I quickly started to work, trawling the vast ocean of the internet, looking for THE perfect pie crust. This was how I discovered The Pioneer Woman, as discussion board after comment section after blog kept resulting in:
"PW's is the best!"
"Here's a link to P-Dub's recipe!"
"The Pioneer Woman!"
And even the occasional, "Prairie Woman" reference. Anyway, I spent approximately the next 13 years reading about Marlboro Man and homeschooling and cowboy food on her website and then I got back to my search for pie crust.
Alton Brown figured in at one point. Taste of Home made its obligatory appearance. And I finally developed my own recipe. It's a beautiful thing and I've decided to share it with you. (Please start by purchasing a food processor or you will spend approximately the next 13 years cutting butter and shortening into flour. And nobody wants that for you.) Remember, with pie crust technique is just as important as ingredients.
Jeni's Perfect Pie Crust
2 1/2 cups all-purpose flour
1 teaspoon salt
1 tablespoon sugar
1 stick butter
1/2 cup shortening
1/4 cup apple juice
1 tablespoon apple cider vinegar
Place the dry ingredients in a food processor bowl that has been fitted with the regular blade. Put the bowl in the refrigerator. Cut the butter and shortening into tablespoon-sized pieces and place them on a small plate in a random-ish pattern. Measure out the apple juice and pour in the vinegar. Place the juice mixture and the plate of butter/shortening in the freezer for 10 minutes.

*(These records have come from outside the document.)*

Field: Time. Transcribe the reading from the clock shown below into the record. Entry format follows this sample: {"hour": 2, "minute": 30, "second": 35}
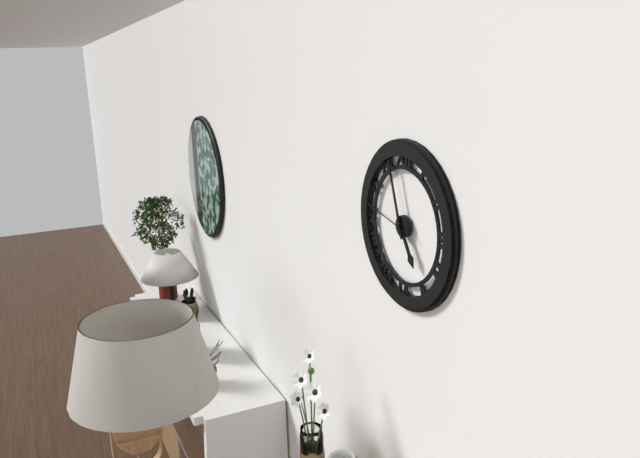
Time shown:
{"hour": 4, "minute": 57, "second": 47}
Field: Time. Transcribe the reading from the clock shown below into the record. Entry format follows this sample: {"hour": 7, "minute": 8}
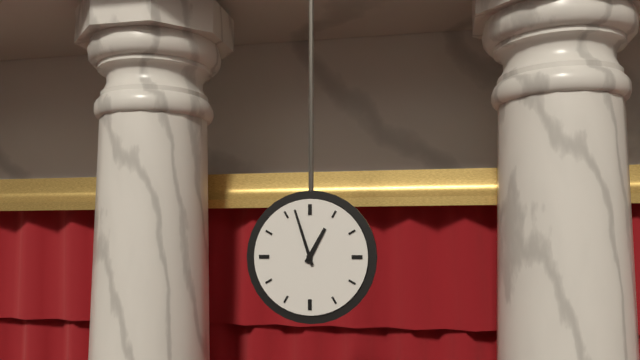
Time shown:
{"hour": 12, "minute": 57}
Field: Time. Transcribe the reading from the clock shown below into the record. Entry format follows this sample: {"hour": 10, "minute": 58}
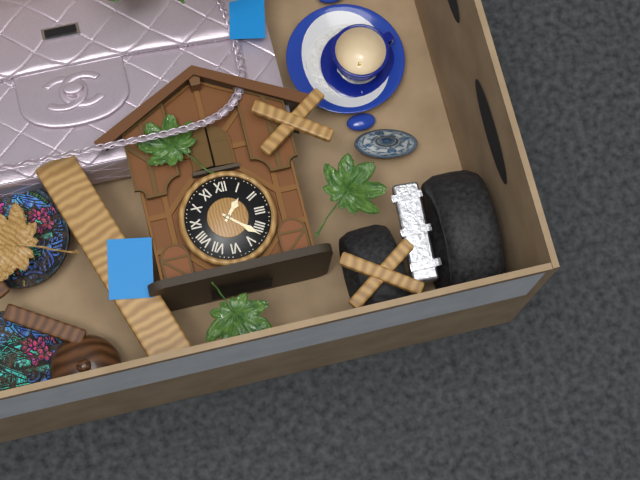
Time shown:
{"hour": 1, "minute": 22}
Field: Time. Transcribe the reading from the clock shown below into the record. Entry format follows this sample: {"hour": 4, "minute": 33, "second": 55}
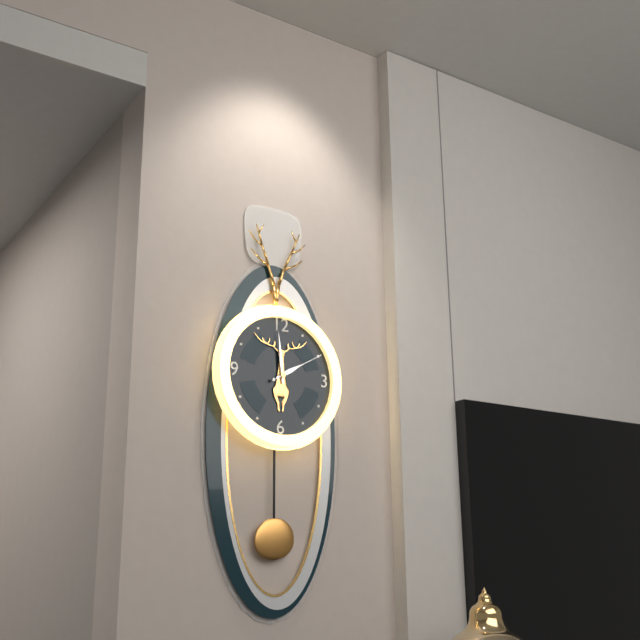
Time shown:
{"hour": 1, "minute": 59, "second": 10}
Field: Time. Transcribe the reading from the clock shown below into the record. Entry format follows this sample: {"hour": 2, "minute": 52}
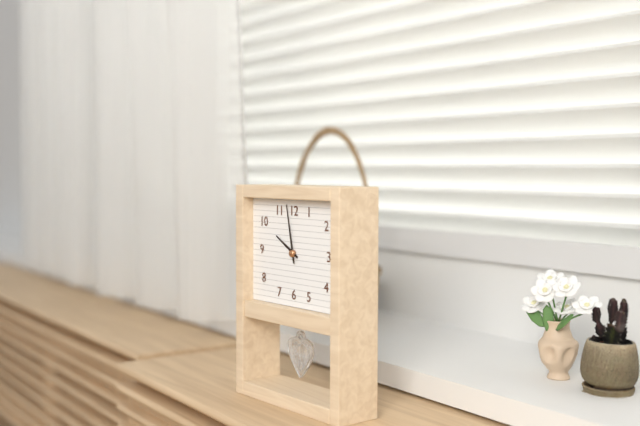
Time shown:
{"hour": 9, "minute": 58}
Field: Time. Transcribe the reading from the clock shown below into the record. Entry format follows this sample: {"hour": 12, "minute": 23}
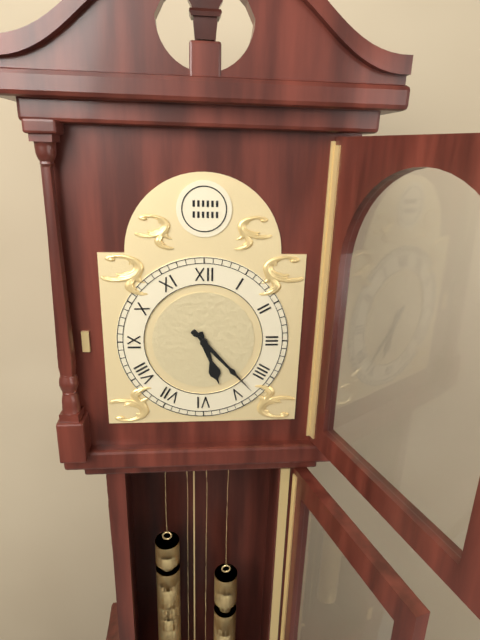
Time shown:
{"hour": 5, "minute": 23}
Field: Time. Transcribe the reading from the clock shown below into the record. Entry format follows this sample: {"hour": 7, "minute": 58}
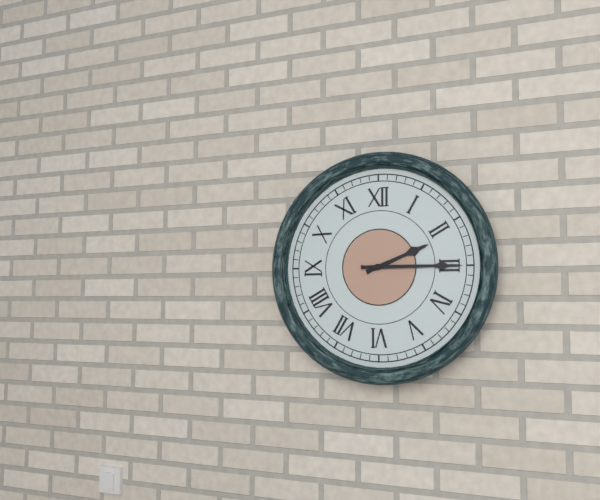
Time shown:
{"hour": 2, "minute": 15}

When the time's up, put the food processor bowl on the base and pulse a few times to combine the ingredients. Add in the butter/shortening, half at a time, pulsing until the ingredients begin to come together. Then turn the processor on, and drizzle in the juice. It should only take about thirty seconds. The dough is ready at this point to be divided in half and placed on large squares of plastic wrap. It will be crumbly, but just draw the edges of the wrap over each portion of the dough, pressing it to make a disk. After this point, you have a few options:
To use right away, place the disks in the freezer for 20 minutes, then use them for your pie.
To use in the next day or two, place the disks in the refrigerator.
To use another time, place the disks, still in their plastic, into labeled zip-top bags and store in the freezer for up to three months. Thaw in the refrigerator before using.